Mais de 15,000 cientistas assinam carta a dizer, basicamente, que estamos f*didos

Há 25 anos atrás, centenas de cientistas assinaram com o seu nome no final de uma carta a avisar que a raça humana estava a levar o mundo em direcção à desgraça.

O documento de 1992, intitulado World Scientists Warning to Humanity, diz: “As actividades humanas infligem perigo e danos muitas vezes irreversíveis para o ambiente e para os nossos recursos”.

“Se não consertadas, muitas das nossas práticas actuais colocam em risco o futuro que desejamos para a sociedade humana e para os reinos das plantas e dos animais, sendo que podem alterar o mundo, que se poderá tornar incapaz de suportar a vida da forma como a conhecemos”.

Agora, um grupo ainda maior de cientistas assinou nessa mesma carta, com um aviso muito pior e preocupante. Mais de 15,000 cientistas de 184 países diferentes assinaram desta vez, explicando a forma como o crescimento global da população será, em breve, demasiado para o nosso planeta, fazendo com que fiquemos sem recursos naturais.

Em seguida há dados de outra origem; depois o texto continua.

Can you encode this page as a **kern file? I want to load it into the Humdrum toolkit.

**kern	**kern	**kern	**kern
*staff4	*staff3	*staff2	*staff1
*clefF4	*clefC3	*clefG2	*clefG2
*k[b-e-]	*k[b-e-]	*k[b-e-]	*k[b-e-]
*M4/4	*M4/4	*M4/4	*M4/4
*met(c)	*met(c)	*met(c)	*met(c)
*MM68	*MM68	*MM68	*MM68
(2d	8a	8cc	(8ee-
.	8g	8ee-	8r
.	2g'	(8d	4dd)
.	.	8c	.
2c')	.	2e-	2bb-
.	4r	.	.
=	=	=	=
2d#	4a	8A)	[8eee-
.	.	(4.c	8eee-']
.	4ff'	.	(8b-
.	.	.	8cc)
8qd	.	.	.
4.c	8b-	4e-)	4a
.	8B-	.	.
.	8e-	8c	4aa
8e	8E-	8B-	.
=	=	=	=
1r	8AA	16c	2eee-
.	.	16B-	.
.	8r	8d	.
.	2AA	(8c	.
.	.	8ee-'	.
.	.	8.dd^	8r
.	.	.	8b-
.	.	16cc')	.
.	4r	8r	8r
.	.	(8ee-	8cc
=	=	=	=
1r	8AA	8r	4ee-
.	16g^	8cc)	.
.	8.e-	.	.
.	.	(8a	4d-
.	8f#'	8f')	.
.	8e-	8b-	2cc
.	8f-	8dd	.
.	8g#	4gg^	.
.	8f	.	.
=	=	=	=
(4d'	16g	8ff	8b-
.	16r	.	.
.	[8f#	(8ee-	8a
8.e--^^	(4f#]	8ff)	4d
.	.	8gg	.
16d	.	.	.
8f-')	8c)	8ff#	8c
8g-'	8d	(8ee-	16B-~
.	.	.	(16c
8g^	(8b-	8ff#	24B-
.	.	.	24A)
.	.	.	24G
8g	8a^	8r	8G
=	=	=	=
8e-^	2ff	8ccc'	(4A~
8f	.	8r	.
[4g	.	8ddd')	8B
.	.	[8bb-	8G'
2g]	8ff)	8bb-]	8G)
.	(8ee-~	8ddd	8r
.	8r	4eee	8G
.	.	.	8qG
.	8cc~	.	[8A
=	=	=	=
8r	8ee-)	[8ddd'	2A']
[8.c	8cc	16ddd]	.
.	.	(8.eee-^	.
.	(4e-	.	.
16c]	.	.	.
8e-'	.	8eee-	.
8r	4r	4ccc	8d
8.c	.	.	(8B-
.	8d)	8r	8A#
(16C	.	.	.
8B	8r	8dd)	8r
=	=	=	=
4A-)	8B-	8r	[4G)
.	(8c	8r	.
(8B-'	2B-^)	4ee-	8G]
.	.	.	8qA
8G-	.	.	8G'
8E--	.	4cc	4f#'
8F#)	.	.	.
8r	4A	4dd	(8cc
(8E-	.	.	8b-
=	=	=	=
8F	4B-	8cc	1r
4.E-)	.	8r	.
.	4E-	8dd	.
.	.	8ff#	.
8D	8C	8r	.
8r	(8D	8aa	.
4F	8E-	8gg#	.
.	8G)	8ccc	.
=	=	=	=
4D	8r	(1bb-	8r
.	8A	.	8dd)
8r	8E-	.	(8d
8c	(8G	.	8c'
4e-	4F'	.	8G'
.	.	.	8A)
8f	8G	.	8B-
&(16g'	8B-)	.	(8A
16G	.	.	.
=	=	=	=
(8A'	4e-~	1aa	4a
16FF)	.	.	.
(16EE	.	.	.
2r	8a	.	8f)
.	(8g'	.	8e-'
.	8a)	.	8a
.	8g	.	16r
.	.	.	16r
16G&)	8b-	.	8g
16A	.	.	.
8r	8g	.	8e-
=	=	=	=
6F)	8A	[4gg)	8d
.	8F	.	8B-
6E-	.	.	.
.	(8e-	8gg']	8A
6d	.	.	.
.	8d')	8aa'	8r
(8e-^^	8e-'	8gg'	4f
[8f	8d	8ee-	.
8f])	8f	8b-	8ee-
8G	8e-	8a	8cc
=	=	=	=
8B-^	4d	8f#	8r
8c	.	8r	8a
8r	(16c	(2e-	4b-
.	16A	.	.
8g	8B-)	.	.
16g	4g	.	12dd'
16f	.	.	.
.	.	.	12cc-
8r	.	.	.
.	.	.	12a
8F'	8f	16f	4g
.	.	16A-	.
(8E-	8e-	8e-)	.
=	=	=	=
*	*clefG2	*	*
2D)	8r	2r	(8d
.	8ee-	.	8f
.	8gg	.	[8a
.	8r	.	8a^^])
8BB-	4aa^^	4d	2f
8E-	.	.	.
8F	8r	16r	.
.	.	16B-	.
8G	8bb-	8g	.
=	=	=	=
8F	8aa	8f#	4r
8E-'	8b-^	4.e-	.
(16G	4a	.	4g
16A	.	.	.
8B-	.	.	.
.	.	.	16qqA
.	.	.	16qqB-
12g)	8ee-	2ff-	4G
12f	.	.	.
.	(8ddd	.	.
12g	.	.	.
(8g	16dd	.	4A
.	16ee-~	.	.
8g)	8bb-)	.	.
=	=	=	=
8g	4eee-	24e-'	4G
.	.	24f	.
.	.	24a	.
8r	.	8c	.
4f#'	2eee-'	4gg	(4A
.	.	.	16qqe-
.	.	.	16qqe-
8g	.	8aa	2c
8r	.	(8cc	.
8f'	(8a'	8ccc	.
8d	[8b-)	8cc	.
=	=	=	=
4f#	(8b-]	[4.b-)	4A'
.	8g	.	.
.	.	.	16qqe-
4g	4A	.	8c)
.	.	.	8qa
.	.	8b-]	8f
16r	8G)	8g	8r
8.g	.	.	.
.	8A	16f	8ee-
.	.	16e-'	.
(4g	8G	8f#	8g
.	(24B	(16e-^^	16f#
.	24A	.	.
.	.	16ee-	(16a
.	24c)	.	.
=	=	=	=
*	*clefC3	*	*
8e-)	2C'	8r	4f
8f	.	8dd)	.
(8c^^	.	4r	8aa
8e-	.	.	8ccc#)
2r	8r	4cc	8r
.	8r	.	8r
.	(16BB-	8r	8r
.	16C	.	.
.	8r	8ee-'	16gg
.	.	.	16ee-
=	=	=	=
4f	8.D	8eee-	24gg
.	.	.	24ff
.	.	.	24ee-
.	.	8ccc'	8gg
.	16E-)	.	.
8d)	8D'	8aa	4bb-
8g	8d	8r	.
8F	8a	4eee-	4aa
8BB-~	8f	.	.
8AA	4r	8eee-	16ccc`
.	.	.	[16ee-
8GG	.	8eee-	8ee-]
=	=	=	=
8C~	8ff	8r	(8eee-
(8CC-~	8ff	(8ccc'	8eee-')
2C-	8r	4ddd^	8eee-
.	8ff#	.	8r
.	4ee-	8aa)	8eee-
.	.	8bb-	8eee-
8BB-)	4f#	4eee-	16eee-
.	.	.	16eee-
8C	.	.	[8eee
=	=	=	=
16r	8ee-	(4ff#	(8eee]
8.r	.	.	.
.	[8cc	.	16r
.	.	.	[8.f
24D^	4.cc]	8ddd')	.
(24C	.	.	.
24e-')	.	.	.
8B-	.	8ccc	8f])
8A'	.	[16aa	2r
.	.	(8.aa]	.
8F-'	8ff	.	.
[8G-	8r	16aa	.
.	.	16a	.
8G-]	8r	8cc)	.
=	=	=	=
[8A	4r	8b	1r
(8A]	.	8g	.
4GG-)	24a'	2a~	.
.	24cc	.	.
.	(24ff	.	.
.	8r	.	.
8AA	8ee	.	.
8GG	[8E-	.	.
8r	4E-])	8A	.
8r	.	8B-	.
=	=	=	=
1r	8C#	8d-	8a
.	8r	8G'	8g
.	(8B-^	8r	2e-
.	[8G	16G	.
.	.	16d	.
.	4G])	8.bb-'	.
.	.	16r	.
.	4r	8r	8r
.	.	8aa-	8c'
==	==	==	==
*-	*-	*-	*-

A carta diz: “Em breve vai ser tarde de mais para alterar o rumo da nossa trajectória, e estamos a ficar sem tempo. Temos de reconhecer, no nosso dia-a-dia e nas nossas instituições do governo, aquela Terra com tanta vida é apenas a nossa casa…”

A única coisa menos má que se encontra na carta informa que o buraco do ozono melhorou, ainda que seja uma vitória pequena comparada com a m*rda que estamos a fazer. É triste ver algumas coisas que têm acontecido no espaço pequeno de 25 anos.

De acordo com os seus dados, perto de 1,214,057 metros quadrados de floresta já foram “varridos” sendo que a população tem aumentado a níveis astronómicos.

Aparentemente, hoje em dia também há menos água potável disponível. O ecologista americano, professor William Ripple, foi um dos cientistas que incluiu o seu nome na carta. Ele disse: “Estamos a arruinar o nosso futuro e não nos percebemos que o aumento da população também pode ameaçar o mundo, quer ecologicamente, quer socialmente”.

A nova carta aponta para a ideia de que se o mundo conseguir “fechar” o buraco do ozono, então também pode resolver outros problemas que se estão a formar.